An analysis by 14 y Medio, a Cuban digital media outlet started by well-known blogger Yoani Sánchez, found that the country’s state-owned telecom company is apparently blocking texts containing words such as “democracy” and “human rights.”
The news site had an array of users throughout the island—from government opponents and activists to non-politically active folks—send texts with terms that could be potentially problematic to the island’s regime. Among them (link in Spanish): “repression,” “dictatorship,” “hunger strike,” “coexistence” (convivencia in Spanish, which is also the name of an independent magazine,) and the names of several dissidents, including Sánchez.

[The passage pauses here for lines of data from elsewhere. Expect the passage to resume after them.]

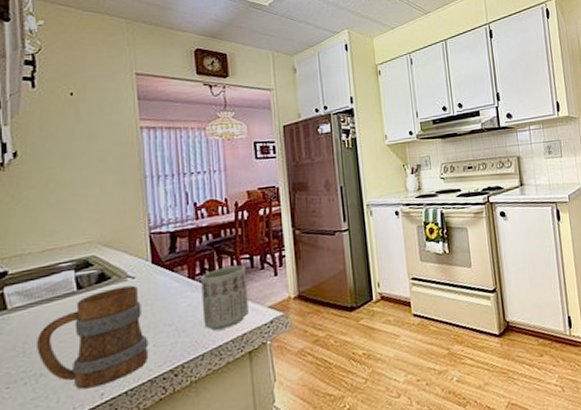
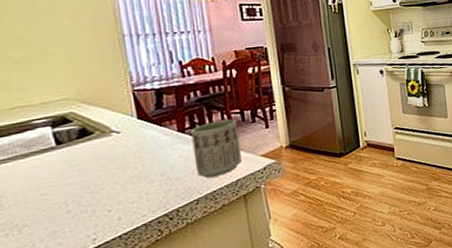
mug: present [37,285,149,390] -> none [15,139,142,237]

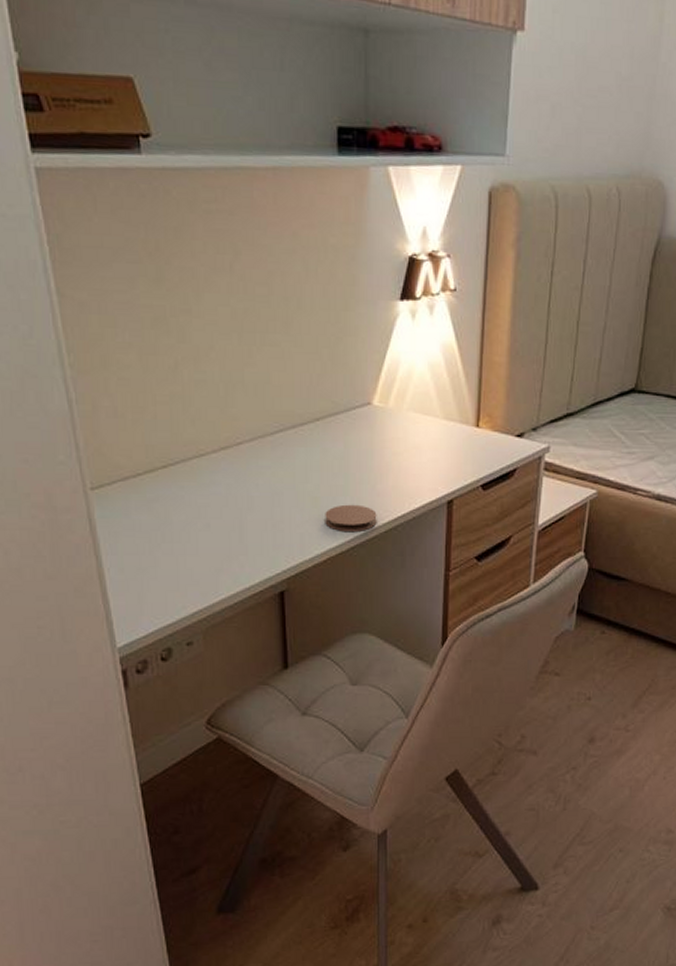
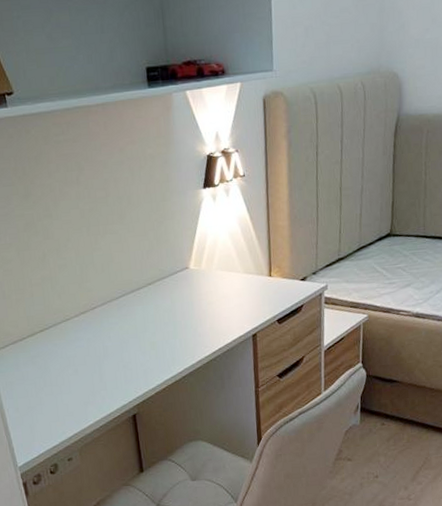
coaster: present [325,504,377,533] -> none [161,344,201,366]

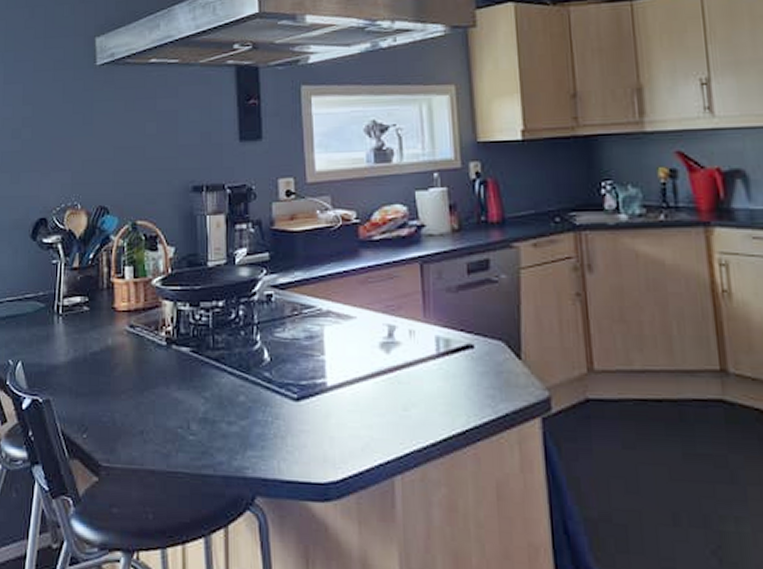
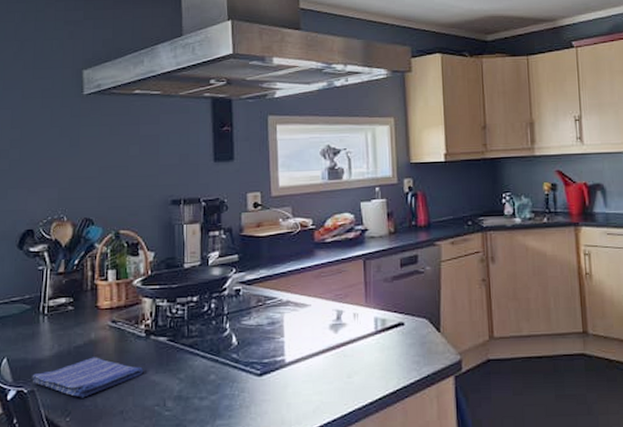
dish towel: none [47,366,165,413] -> present [32,357,144,398]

In all instances, texts with the offending words “were lost along the way,” 14 y Medio reported (Spanish) on Sept. 3. Reuters carried out a similar test—with similar results. Government sources were either not available or did not respond to requests for comment by the two news organizations.
The blocked texts highlight the uneven pace of change in Cuba. While the government is gradually letting go of its decades-old anti-US foreign policy, and its aversion for private enterprise, it still seems unable to stomach any challenge to its monopoly on power.
Cubans are already limited in their communications due to the high cost of cell phone service and spotty Internet access. But texts are a relatively cheap and practical way to communicate—if you avoid certain words. There are some three million cell phone users (Spanish) on the island.
14 y Medio’s analysis was prompted by complaints from users who noticed they were being charged for texts that were not delivered. Although Cuba’s cell phone provider Cubacel specifies in its contract that threatening public order and state security is a motive for service suspension, according to 14 y Medio, the customers they spoke with reported never receiving a warning that their messages would blocked if the content was deemed objectionable.
“How many misunderstandings between couples, domestic fights, and unfulfilled professional tasks have been due to the filtering of words that include last names like ‘Biscet'”—the name of a well-known government critic—”and terms like ‘plebiscite?'”said the 14 y Medio report, which was written by Sánchez and a colleague.
As frustrating as the discovery of the text monitoring is for many Cubans, they will likely find a way around it. That’s what they’ve been doing to throw off government minders for years, long before electronic media. For example, “aspirin” is used in communication of all sorts in lieu of ”police patrol car,” and “red fabric” means beef, which is highly-rationed and coveted.